We don’t really know anything about the harms or benefits of the robotic surgery. The story could be more explicit about that.
The story only discusses success rates but doesn’t mention any potential harms. What are the actual problems people encounter when having “a series of surgeries to completely treat apnea” or when they have the more “highly invasive surgery”? And what has been found even in the limited series of robotic procedures?
The story doesn’t deliver any evaluation of the quality of the evidence. We hear from the surgeon that the nonsurgical CPAP approach “works for about half of all patients who try it” – at least that appears to be attributed to the surgeon. We’re actually not sure who the source is.
And we’re not given any caveat about the limitations of drawing conclusions based on one surgeon’s 6 robotic surgery cases. Instead, we’re given the glowing anecdote of one patient who says that surgery gave him “a whole new life.” We already learned that his case was one of the worst his doctors had ever seen. So how representative is his before/after experience?

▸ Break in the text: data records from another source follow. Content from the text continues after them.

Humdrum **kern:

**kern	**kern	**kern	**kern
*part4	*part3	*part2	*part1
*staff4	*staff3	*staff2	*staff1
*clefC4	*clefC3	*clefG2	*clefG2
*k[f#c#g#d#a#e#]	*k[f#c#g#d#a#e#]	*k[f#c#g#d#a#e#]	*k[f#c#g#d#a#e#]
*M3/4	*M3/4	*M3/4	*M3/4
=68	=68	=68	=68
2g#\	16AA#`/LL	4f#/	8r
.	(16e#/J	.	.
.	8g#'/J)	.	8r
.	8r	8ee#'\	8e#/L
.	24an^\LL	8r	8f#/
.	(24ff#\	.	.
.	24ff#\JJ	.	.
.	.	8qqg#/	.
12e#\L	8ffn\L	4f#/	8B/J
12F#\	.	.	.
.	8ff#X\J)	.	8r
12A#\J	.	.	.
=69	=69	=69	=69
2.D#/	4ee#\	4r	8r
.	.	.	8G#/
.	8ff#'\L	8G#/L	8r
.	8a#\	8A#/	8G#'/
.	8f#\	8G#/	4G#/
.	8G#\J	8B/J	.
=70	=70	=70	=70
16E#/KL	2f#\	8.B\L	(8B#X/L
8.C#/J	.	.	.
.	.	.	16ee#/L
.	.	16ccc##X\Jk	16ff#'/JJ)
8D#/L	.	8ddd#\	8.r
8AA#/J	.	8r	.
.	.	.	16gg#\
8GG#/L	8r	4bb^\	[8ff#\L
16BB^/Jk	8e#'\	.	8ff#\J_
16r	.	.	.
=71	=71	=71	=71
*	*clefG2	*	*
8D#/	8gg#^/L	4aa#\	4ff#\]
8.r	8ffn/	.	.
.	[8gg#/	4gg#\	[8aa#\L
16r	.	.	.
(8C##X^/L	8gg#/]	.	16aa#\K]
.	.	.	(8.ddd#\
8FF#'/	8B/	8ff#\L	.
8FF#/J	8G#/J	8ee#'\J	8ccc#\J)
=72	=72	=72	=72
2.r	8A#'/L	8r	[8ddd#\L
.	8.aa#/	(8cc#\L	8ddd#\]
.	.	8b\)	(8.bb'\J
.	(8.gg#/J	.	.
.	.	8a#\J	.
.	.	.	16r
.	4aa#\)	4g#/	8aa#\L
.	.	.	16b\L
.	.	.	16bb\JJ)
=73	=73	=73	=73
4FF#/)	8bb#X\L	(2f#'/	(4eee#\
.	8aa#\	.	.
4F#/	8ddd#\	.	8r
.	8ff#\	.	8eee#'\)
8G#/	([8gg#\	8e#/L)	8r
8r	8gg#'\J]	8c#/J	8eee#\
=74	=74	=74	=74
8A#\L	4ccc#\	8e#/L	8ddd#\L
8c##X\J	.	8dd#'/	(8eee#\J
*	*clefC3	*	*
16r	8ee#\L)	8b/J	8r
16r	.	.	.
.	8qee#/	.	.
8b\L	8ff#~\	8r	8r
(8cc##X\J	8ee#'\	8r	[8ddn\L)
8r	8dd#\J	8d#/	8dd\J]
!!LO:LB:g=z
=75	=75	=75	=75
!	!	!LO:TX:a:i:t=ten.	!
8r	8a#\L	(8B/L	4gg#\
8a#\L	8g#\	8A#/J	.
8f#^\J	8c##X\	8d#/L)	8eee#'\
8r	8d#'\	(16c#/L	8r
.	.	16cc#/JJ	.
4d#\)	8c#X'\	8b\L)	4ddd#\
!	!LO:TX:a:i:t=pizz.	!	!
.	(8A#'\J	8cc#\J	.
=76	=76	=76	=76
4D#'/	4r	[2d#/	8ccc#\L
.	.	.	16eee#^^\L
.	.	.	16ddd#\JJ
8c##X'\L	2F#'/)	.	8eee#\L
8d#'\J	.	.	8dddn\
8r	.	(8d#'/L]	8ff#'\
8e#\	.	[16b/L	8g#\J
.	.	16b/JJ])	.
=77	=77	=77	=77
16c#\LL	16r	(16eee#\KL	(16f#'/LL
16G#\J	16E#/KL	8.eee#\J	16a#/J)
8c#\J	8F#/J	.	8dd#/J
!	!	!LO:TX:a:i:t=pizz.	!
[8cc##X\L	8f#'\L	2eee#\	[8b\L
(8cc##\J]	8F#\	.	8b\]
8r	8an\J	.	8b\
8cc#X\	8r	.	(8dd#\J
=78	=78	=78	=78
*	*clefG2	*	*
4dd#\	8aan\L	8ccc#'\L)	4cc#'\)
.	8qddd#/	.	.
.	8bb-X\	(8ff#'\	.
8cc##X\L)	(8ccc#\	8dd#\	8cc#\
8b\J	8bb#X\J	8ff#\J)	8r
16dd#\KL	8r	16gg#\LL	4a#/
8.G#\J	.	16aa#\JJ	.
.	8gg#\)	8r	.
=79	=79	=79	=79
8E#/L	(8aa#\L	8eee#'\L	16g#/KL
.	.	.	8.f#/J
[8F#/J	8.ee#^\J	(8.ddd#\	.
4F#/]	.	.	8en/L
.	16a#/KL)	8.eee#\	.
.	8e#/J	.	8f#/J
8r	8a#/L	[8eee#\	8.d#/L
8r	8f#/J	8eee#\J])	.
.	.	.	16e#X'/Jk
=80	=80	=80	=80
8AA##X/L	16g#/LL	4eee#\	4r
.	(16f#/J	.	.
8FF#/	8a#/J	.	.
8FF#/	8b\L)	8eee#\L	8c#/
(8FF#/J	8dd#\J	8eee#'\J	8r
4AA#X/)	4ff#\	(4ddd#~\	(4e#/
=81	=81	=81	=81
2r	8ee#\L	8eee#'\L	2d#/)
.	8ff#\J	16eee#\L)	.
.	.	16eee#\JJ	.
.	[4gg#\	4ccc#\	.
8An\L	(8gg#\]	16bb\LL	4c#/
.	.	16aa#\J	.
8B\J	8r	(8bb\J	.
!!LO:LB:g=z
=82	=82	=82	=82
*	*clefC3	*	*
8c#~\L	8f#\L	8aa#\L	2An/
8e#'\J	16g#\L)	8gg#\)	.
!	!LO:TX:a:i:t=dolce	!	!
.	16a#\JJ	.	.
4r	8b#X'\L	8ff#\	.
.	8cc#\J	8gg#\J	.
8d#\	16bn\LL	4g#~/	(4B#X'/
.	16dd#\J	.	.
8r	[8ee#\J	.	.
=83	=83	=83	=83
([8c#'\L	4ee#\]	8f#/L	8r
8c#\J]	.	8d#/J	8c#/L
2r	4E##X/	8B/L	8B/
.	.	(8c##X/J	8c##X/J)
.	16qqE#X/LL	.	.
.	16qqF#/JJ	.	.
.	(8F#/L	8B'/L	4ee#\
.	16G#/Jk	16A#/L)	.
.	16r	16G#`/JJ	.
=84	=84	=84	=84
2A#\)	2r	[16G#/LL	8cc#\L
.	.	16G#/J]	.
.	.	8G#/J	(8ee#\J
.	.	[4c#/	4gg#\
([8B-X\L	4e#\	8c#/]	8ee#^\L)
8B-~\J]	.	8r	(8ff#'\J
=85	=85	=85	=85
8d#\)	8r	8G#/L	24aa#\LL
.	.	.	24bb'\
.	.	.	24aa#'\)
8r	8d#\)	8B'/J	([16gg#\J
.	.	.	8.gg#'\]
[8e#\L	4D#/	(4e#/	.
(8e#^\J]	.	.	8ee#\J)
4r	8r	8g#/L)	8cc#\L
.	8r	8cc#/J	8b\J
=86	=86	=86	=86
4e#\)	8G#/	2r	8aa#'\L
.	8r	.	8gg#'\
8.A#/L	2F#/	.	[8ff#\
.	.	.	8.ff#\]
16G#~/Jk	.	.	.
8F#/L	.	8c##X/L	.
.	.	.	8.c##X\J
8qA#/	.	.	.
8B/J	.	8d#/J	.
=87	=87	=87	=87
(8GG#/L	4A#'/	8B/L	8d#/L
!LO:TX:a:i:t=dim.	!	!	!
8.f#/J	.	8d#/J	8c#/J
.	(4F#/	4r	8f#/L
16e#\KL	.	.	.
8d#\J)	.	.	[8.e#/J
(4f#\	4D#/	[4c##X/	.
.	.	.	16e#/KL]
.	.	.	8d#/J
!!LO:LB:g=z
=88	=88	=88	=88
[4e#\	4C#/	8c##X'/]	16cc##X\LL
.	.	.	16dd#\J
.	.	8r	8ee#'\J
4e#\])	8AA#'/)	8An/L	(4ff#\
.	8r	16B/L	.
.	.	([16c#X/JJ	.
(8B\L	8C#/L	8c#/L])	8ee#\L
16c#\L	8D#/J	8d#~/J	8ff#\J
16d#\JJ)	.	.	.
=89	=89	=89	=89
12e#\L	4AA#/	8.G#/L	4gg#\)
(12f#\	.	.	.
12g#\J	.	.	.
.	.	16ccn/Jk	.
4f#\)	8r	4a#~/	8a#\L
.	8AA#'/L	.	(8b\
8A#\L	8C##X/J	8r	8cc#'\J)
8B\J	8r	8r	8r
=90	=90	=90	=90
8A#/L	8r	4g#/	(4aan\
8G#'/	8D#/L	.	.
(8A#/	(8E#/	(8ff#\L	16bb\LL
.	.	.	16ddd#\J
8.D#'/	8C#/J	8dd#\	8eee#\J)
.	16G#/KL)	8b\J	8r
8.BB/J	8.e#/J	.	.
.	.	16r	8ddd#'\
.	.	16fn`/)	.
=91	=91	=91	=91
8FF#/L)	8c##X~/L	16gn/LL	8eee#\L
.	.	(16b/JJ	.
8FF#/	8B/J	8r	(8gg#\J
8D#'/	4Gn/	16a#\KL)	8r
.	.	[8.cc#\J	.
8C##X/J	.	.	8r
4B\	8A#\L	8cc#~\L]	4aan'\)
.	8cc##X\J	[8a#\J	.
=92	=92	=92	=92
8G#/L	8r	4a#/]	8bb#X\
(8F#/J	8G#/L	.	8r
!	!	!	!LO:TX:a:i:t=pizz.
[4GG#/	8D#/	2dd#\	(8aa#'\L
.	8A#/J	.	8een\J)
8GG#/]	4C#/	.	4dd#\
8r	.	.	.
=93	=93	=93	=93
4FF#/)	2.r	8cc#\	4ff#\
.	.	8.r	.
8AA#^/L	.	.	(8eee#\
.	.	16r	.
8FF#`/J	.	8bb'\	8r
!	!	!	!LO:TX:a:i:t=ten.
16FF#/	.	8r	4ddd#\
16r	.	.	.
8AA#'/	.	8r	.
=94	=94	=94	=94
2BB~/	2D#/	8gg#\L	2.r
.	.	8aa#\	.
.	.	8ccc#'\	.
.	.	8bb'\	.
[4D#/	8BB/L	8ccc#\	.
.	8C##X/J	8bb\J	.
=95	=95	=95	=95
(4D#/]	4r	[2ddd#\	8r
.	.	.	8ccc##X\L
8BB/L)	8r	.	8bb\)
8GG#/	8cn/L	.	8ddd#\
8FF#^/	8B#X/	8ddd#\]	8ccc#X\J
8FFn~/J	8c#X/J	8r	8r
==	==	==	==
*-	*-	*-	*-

The end of the piece refers several times to surgery – generically – and it’s not clear if it’s referring to a robotic approach or a more traditional approach.
No overt disease-mongering. And at least the story disclosed that the patient profiled had “one of the worst cases of apnea his doctors had ever seen.”
The story includes the perspective of one independent expert.
Gold stars for NPR finding someone to talk knowledgeably about the alternatives and risks.
Not totally clear on this point. The story states this one doctor has done the robotic surgery on only six patients. But it’s not clear if she’s the only one who’s done this surgery. And if not, where else and how often?
The story explains that only six patients have had the robotic procedure – at least in this one doctor’s practice.
It’s clear that the story did not rely solely on a news release.